Perhaps more interesting than those who did succumb to the wishes of Big Finance are the Democrats who didn’t — who head into the midterm elections on a path based on principle instead of expediency.

For example, Conor Lamb (Penn.), the most recent member of the Democratic caucus, who won a deep-red seat in western Pennsylvania and was seen as a textbook moderate, voted against the Crapo bill. Indeed, it is moderate to recognize that banks didn’t really need relief at a time when they earned $56 billion in profits in the first quarter of the year, a new record.

Beto O’Rourke (D-Tex.) and Jacky Rosen (D-Nev.), both running for U.S. Senate in purple to red seats, voted no as well, showing that ambitions for higher office didn’t have to mean accommodating financial institutions. Arizona Senate candidate Kyrsten Sinema didn’t agree, continuing her appalling record on core economic issues.

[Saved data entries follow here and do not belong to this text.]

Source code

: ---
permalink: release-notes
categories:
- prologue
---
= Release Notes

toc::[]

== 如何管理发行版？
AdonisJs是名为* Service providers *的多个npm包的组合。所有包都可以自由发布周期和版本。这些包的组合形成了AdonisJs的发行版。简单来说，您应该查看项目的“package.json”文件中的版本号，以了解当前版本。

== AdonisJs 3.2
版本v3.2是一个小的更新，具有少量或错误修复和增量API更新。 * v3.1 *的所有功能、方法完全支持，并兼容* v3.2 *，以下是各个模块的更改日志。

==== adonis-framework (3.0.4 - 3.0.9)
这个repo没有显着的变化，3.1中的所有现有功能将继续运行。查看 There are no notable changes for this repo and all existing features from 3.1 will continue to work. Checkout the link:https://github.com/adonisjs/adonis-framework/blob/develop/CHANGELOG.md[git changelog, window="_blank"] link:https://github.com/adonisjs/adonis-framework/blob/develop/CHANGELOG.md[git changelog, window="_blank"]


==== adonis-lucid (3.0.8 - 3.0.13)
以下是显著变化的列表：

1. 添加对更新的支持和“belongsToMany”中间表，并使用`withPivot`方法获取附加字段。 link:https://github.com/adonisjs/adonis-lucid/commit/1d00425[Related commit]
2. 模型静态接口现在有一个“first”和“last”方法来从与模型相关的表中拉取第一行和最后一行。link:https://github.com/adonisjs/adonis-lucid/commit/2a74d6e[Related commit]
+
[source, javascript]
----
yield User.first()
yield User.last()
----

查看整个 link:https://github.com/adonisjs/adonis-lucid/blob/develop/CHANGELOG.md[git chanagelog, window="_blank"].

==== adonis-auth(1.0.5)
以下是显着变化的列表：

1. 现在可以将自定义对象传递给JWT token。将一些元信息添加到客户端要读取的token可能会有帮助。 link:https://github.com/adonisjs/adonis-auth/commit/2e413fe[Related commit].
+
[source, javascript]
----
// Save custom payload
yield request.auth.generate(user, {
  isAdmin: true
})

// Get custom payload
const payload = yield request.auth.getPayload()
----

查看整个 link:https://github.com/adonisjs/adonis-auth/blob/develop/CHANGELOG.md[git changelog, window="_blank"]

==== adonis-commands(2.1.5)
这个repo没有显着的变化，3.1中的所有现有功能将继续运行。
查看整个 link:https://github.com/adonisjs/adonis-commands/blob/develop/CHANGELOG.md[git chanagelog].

The entire Democratic delegations in Michigan and Virginia decided not to go along with their colleagues in the Senate, all of whom voted for the bill. The delegation of Ohio, another purple-to-red state, followed the leadership of Senator Sherrod Brown, also voting no.

The idea that it was just impossible for moderate or red-state Democrats to oppose the fearsome power of the banking lobby on this bill doesn’t hold up to these results. Nor should it. There was no constituency for this bill outside K-Street high-rises and executive boardrooms. The alleged community bank relief pales in comparison to the more important measures given to the big boys. Passing the Crapo bill doesn’t help you win a close election; in fact, you probably won’t see it in anyone’s campaign ads this year. And if it was just about money, the industry has shown time and again that they’ll shovel far more to the Republican side of the aisle no matter what a Democrat does.

Every single bank deregulation bill of the last 40 years has been thoroughly bipartisan. In a sad moment for the country, one can at least take solace in the fact that far more Democrats than usual recognized the politics of the issue and made the obvious choice to stand with homeowners, borrowers, and hard-working citizens over Wall Street.

David Dayen is an investigative fellow with In These Times’ Leonard C. Goodman Institute for Investigative Reporting. His book Chain of Title: How Three Ordinary Americans Uncovered Wall Street’s Great Foreclosure Fraud won the 2015 Studs and Ida Terkel Prize. He lives in Los Angeles, where prior to writing about politics he had a 19-year career as a television producer and editor.